One thing that I think is persistently overlooked and underestimated by some commentators and casual observers of the right is the extent to which its infrastructure and organization depends on a relatively small cadre of donors and activist plutocrats.
There’s a narrative line of sorts running right through the Reagan era (and its own analogues here in Canada), the Tea Party, and now the Trumpian alt-right which likes to portray outbursts of right wing rage and resentment as fundamentally populist: the product of working class pathologies and prejudices.
But this account of the right, among its many errors, really misses the mark in explaining how well organized and politically effective its been in setting the political agenda in many countries (particularly the United States). If anything, the mistaken image of right wing politics as inherently populist is just further evidence of a successful strategy on the part of the people who’ve masterminded them.
Some of the recent news and allegations about Rebel Media are a case in point.
Yesterday, Press Progress reported that Ezra Levant has received an unspecified amount of money from a far right outlet called the “Middle East Forum”. As a [surprisingly excellent] 2011 study from the Centre for American Progress revealed, the Middle East Forum is part of an established network of hard right “think tanks” and media projects engineered specifically to spread xenophobic propaganda and funded in trickle-down fashion by several “foundations” set up by an extremely small subset of unfathomably wealthy people (see the chart below). Much of the actual money for this stuff comes from above, but the further you go down the chain the more the official branding associates itself with crowdfunding and non-partisan “watchdog” models or independent “truth-telling” alternative media aesthetics.

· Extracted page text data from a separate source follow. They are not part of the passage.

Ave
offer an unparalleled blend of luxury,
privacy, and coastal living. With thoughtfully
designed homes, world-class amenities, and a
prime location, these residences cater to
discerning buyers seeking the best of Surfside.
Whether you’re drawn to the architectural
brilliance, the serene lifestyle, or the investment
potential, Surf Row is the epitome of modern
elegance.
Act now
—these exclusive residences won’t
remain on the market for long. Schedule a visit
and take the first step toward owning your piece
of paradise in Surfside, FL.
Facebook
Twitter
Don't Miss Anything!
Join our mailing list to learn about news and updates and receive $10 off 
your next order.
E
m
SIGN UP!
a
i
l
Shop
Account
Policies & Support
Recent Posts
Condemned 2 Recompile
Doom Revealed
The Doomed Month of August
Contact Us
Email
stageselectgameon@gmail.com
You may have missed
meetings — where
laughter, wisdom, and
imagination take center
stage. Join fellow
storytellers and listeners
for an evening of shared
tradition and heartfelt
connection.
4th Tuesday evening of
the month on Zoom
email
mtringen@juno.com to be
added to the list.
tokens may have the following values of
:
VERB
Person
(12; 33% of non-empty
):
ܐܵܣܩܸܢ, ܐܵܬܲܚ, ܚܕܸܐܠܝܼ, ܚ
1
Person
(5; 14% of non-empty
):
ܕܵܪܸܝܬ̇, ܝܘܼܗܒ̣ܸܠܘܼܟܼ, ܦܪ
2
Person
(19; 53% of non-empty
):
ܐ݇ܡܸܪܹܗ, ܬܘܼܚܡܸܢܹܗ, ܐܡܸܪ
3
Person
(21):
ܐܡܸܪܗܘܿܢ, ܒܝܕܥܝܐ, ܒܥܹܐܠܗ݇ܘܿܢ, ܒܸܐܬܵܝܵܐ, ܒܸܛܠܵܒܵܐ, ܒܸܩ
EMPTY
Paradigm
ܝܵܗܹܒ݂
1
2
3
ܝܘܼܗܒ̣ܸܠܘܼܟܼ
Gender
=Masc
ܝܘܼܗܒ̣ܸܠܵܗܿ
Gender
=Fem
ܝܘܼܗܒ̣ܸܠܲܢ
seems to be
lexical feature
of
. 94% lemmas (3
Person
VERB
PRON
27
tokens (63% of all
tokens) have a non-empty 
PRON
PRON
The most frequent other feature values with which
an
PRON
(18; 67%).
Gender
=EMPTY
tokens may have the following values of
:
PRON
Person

The same might be said about countless right wing organizations that frame themselves in populist or charitable terms (“foundation”), giving themselves grassroots-ey titles like “council” or “federation” despite being funded by wealthy donors who they very often refuse to disclose. (A few months ago I made a similar observation after Press Progress investigated Kellie Leitch’s donor base and found that the “anti-elite” campaign we’d been told by the Canadian media had set off a “culture war” was getting much of its funding from plenty of supposedly respectable patricians who evidently had no issue with racist dog-whistles.)
Sure, there’s clearly a popular base for this stuff – after all, it needs an audience. But even this tends to be much more affluent and upper middle class than it’s fashionable to admit, and people from this strata are probably a lot more likely to become the right’s footsoldiers than the “ignorant redneck” archetype and others in the same family suggest.
This matters for many reasons, but especially because our understanding of what the right *is* informs in a big way how we decide to fight against it. And conceiving its most reactionary elements as flourishes of mindless ignorance by dumb, uncultured proles lets the very worst people in our society off the hook.